Claudio Nigretti

Personal information
- Full name: Claudio Javier Nigretti
- Date of birth: 11 December 1958 (age 67)
- Place of birth: Buenos Aires, Argentina
- Position: Forward

Youth career
- Lanús

Senior career*
- Years: Team / Apps / (Gls)
- 1978–1984: Lanús / 76 / (28)
- 1985–1987: Deportivo Español / 48 / (6)
- 1987–1989: Deportivo Italiano / 43 / (7)
- 1989–1990: Defensores de Belgrano / 15 / (1)
- 1990–1991: Talleres RdE / 40 / (15)
- 1991–1992: Atlético Rafaela / 31 / (6)
- 1992–1993: Los Andes
- 1993: Villa Dálmine / 13 / (2)

Managerial career
- 1993: Lanús (youth) (coordinator)
- 1995: Deportivo Español (assistant)
- 1996: Banfield (assistant)
- 1997: Deportivo Español (youth)
- 1998–1999: Deportivo Laferrere
- 2000: Estudiantes BA
- 2001: San Telmo
- 2002: Juventud Antoniana
- 2003: Provincial Osorno
- 2005: Deportes Temuco
- 2007: Unión La Calera
- 2009: Atlanta
- 2010: Provincial Osorno
- 2012–2013: Talleres RdE
- 2016: Talleres RdE

= Claudio Nigretti =

Argentine football manager and player

Claudio Javier Nigretti (born 11 December 1958) is an Argentine football manager and former player who played as a forward.

==Career==
Born in Buenos Aires, Argentina, Nigretti developed his entire career in his homeland. A product of Lanús, he started his career with them in the Primera C Metropolitana.

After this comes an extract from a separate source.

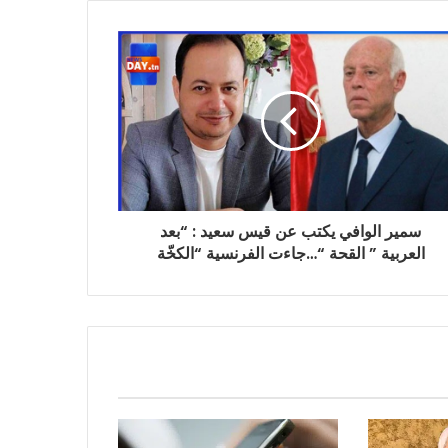
سمير الوافي يكتب عن قيس سعيد : “بعد
العربية ” القحة “…جاءت الفرنسية “الكخّة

He also played for Deportivo Español, Deportivo Italiano, Defensores de Belgrano, Talleres de Remedios de Escalada, Atlético de Rafaela, Los Andes and Villa Dálmine.

As a football coach, Nigretti started his career as coordinator for the Lanús youth teams in 1994–95 and assistant coach for Deportivo Español and Banfield.

As a head coach, he started leading Deportivo Laferrere in 1998. The next years, he coached Estudiantes de Buenos Aires, winning the 1999–00 Primera B Metropolitana, San Telmo and Juventud Antoniana before moving to Chile to led Provincial Osorno in 2003. With Provincial Osorno, he qualified to the 2003 Copa Sudamericana after winning the Pre-Copa Sudamericana Tournament.

In Chile, Nigretti also led Deportes Temuco in 2005, Unión La Calera in 2007 and Provincial Osorno again in 2010.

Back to Argentina, Nigretti coached Atlanta in 2009 and Talleres de Remedios de Escalada.